WORK INSTRUCTION
From the article on Kimi Linear below, extract everything from "That’s beautiful in" down to "computation called self-attention.", copying it word for word.

TEXT UNDER STUDY
-=-=-=-=-
Kimi-Linear : Bye Bye Transformers
New LLM architecture better than Transformers
Transformers changed everything, from how we generate language to how we reason over data, but they were never built for endurance. They were designed for precision, not memory efficiency. Every token talks to every other token through a full attention matrix.
https://medium.com/media/6cbfa2d2efb3e642bcc247d494a6c782/href
My New book on Audio AI is out now !!
That’s beautiful in theory but disastrous at scale. When context stretches to hundreds of thousands or even millions of tokens, Transformers turn sluggish. GPU memory bloats, inference slows, and the entire model begins to drag under its own weight.
Kimi Linear, built by Moonshot AI, simply fixes the part of the Transformer that ages badly: its attention. It’s the same family, but with a different metabolism. Instead of remembering everything, it remembers what matters, forgets what doesn’t, and does it all without losing accuracy.
Why Traditional Transformers Choke on Long Contexts

Let’s start with how a normal Transformer works.
Each token in your input sequence (say, every word in a paragraph) tries to understand its relation to all other tokens through a computation called self-attention.
The cost of that computation grows with the square of your sequence length, if your sequence doubles, the work quadruples.
That’s fine for short paragraphs, but absurd when you’re feeding it long papers, books, or gigabyte-scale codebases.
Even during inference, Transformers keep every intermediate “key” and “value” vector in memory so that the model doesn’t have to recompute them. This KV cache expands linearly with the number of tokens, eating VRAM like it’s free. Once you cross 128k or 256k tokens, even high-end GPUs start sweating.
This is why models like Claude 3.5 or GPT-4 have to use clever compression and caching schemes to simulate long memory. They’re still bound by the Transformer’s math.
Kimi Linear attacks that directly.
The Core Idea: Attention That Behaves Like Memory

At the center of Kimi Linear lies Kimi Delta Attention (KDA), a more structured and efficient form of linear attention.
-=-=-=-=-
Saved entries:
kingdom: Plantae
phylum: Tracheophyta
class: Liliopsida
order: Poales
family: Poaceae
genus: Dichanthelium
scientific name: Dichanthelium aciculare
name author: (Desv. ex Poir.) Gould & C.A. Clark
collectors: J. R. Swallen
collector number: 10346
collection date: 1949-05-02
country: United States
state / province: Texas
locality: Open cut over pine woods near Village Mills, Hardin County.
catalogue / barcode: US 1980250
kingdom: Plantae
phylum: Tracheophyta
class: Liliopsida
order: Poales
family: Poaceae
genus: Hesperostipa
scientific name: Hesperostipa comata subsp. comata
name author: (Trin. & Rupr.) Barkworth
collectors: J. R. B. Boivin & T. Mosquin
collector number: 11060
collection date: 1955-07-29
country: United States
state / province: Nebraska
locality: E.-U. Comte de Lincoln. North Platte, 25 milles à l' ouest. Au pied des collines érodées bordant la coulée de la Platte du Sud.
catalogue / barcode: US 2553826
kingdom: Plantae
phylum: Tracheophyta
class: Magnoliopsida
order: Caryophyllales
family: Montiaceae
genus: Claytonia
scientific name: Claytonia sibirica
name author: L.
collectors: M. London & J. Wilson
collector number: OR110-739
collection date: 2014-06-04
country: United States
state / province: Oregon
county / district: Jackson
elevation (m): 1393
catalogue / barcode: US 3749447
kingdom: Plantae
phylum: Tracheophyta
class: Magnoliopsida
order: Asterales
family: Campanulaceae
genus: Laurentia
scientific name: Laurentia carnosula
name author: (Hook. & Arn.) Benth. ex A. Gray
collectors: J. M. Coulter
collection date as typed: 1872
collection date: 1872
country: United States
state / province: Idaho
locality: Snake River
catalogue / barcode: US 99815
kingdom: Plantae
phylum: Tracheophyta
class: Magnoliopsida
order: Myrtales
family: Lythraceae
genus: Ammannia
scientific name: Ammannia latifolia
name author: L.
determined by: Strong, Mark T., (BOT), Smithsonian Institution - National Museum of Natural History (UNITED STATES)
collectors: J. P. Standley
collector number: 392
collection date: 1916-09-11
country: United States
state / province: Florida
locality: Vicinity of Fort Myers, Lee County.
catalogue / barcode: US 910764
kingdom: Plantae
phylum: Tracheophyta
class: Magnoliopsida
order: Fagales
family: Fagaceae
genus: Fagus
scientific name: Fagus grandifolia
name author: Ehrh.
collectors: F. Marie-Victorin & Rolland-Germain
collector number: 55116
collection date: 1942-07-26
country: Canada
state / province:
-=-=-=-=-
SOLUTION TO THIS PROBLEM
That’s beautiful in theory but disastrous at scale. When context stretches to hundreds of thousands or even millions of tokens, Transformers turn sluggish. GPU memory bloats, inference slows, and the entire model begins to drag under its own weight.
Kimi Linear, built by Moonshot AI, simply fixes the part of the Transformer that ages badly: its attention. It’s the same family, but with a different metabolism. Instead of remembering everything, it remembers what matters, forgets what doesn’t, and does it all without losing accuracy.
Why Traditional Transformers Choke on Long Contexts

Let’s start with how a normal Transformer works.
Each token in your input sequence (say, every word in a paragraph) tries to understand its relation to all other tokens through a computation called self-attention.